Frederick Douglass for Kids: His Life and Times with 21 Activities
By Nancy I. Sanders
Author’s site: http://www.nancyisanders.com
Book’s site: www.FrederickDouglass.wordpress.com
Purchase the book on Amazon at: http://tinyurl.com/7opjcn4
Few Americans have had as much impact on this nation as Frederick Douglass. Born on a plantation, he later escaped slavery and helped others to freedom via the Underground Railroad. In time he became a bestselling author, an outspoken newspaper editor, a brilliant orator, a tireless abolitionist, and a brave civil rights leader. He was famous on both sides of the Atlantic in the years leading up to the Civil War, and when war broke out, Abraham Lincoln invited him to the White House for counsel and advice.
Frederick Douglass for Kids follows the footsteps of this American hero, from his birth into slavery to his becoming a friend and confidant of presidents and the leading African American of his day.

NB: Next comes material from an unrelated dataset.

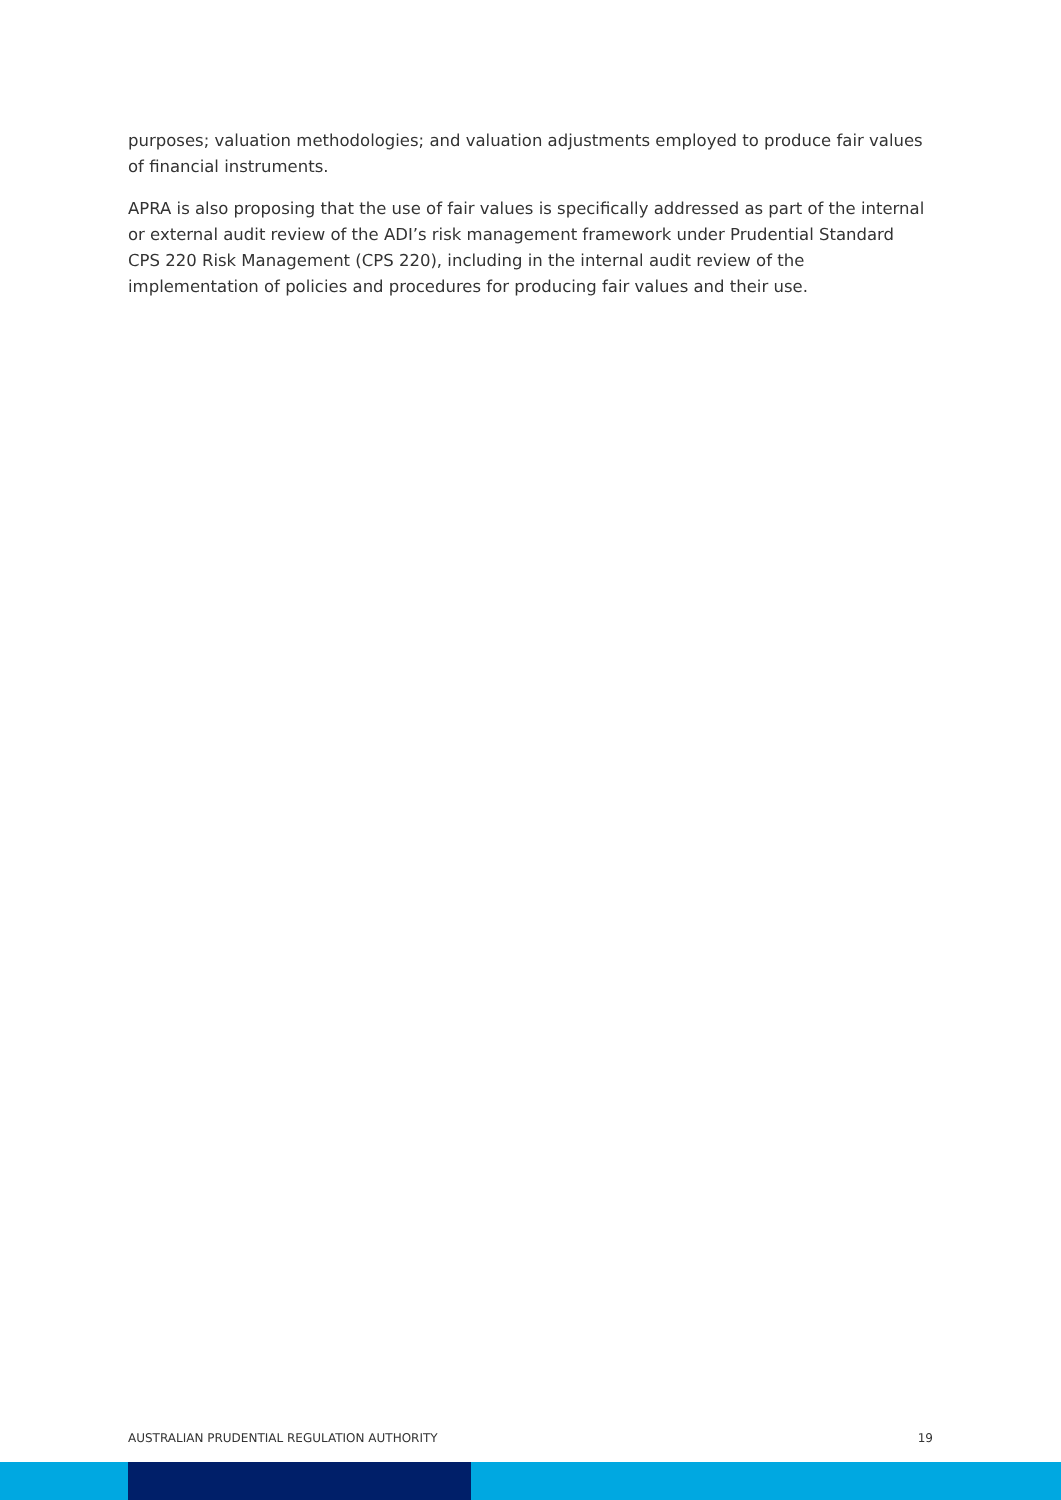purposes; valuation methodologies; and valuation adjustments employed to produce fair values of financial instruments.
APRA is also proposing that the use of fair values is specifically addressed as part of the internal or external audit review of the ADI’s risk management framework under Prudential Standard CPS 220 Risk Management (CPS 220), including in the internal audit review of the implementation of policies and procedures for producing fair values and their use.
AUSTRALIAN PRUDENTIAL REGULATION AUTHORITY 19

And to better appreciate Frederick Douglass and his times, readers will form a debating club, cook a meal similar to the one Douglass shared with John Brown, make a civil war haversack, participate in a microlending program, and more. This valuable resource also includes a time line of significant events, a list of historic sites to visit or explore online, and web resources for further study.
Nancy I. Sanders is the bestselling and award-winning author of over 80 books including the picture book D is for Drinking Gourd: An African American Alphabet, illustrated by E.B. Lewis. She teaches other writers how to launch their career to the next level based on material found in her groundbreaking book for writers, Yes! You Can Learn How to Write Children’s Books, Get Them Published, and Build a Successful Writing Career. Nancy and her husband, Jeff, live in southern California. They have two adult sons, Dan and Ben.